One of our favorite people is international literary tastemaker and editor extraordinaire Daniel Medin of the American University in Paris. We’ve written about him here and here and here, among other places. It’s been a pleasure to watch his rise as a truly great editor and homme de lettres, fostering literary excellence wherever in the world he finds it.

Fortunately, our good taste is contagious. An article on the Washington University of St. Louis’ The Source called him “an evangelist for outstanding contemporary foreign-language writers.”

Case in point: Medin is a judge for the 2016 Man Booker International Prize.
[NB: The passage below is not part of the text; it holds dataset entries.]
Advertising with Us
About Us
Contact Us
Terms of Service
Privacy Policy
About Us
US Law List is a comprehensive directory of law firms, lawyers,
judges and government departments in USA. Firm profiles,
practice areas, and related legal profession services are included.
The annual award honors a fictional book translated into English and published in the United Kingdom. The winning title earns a lofty £50,000 ($75,800), split equally between author and translator.

...and his admirer

Literary evangelist

Medin and the four other jurists pored over 160 novels and met several times throughout the winter and early spring to create the prize’s longlist and then select the winner. “What I’m doing doesn’t feel like work,” he says. “It’s a privilege.”
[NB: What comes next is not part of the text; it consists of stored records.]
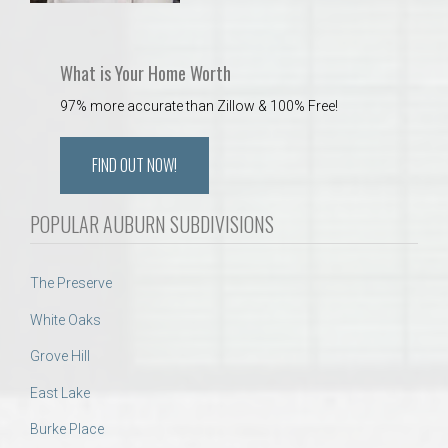
What is Your Home Worth
97% more accurate than Zillow & 100% Free!
FIND OUT NOW!
POPULAR AUBURN SUBDIVISIONS
The Preserve
White Oaks
Grove Hill
East Lake
Burke Place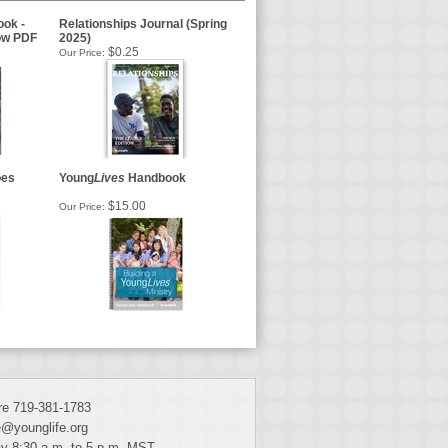
ok -
Relationships Journal (Spring
ow PDF
2025)
$0.25
Our Price:
oes
Young
Lives
Handbook
$15.00
Our Price:
e 719-381-1783
@younglife.org
y 8:30 a.m. to 5 p.m. MST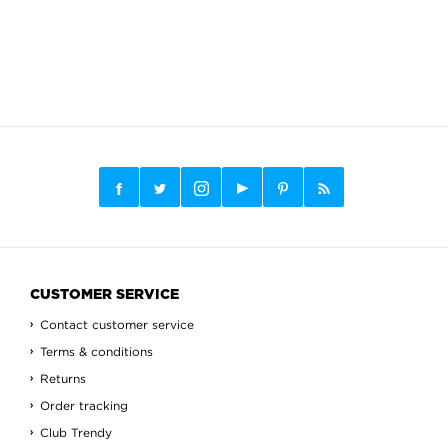
CUSTOMER SERVICE
Contact customer service
Terms & conditions
Returns
Order tracking
Club Trendy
Warm, self-effacing and raise-your-eyebrows smart, Medin works in three languages — German, French and English — allowing him to read fiction by authors famous in their own countries but underrepresented or completely unknown by Anglophones.

When a novelist or poet impresses him, Medin gracefully labors to expose that person’s prose to English-language readers. He publishes translated selections of their work in Music & ­Literature, The White Review and The Cahiers Series, the three literary ­magazines that he helps edit. He also sends copies to publishers, critics and writers all over the world.

“Reading these books is a pleasure,” Medin says. “It’s similar to having something delectable to eat; the delight is enhanced by sharing it with others.”

Read the whole thing here. The only thing I’d fault it for is that it doesn’t mention Daniel’s long stint at Stanford, which is where our paths finally crossed.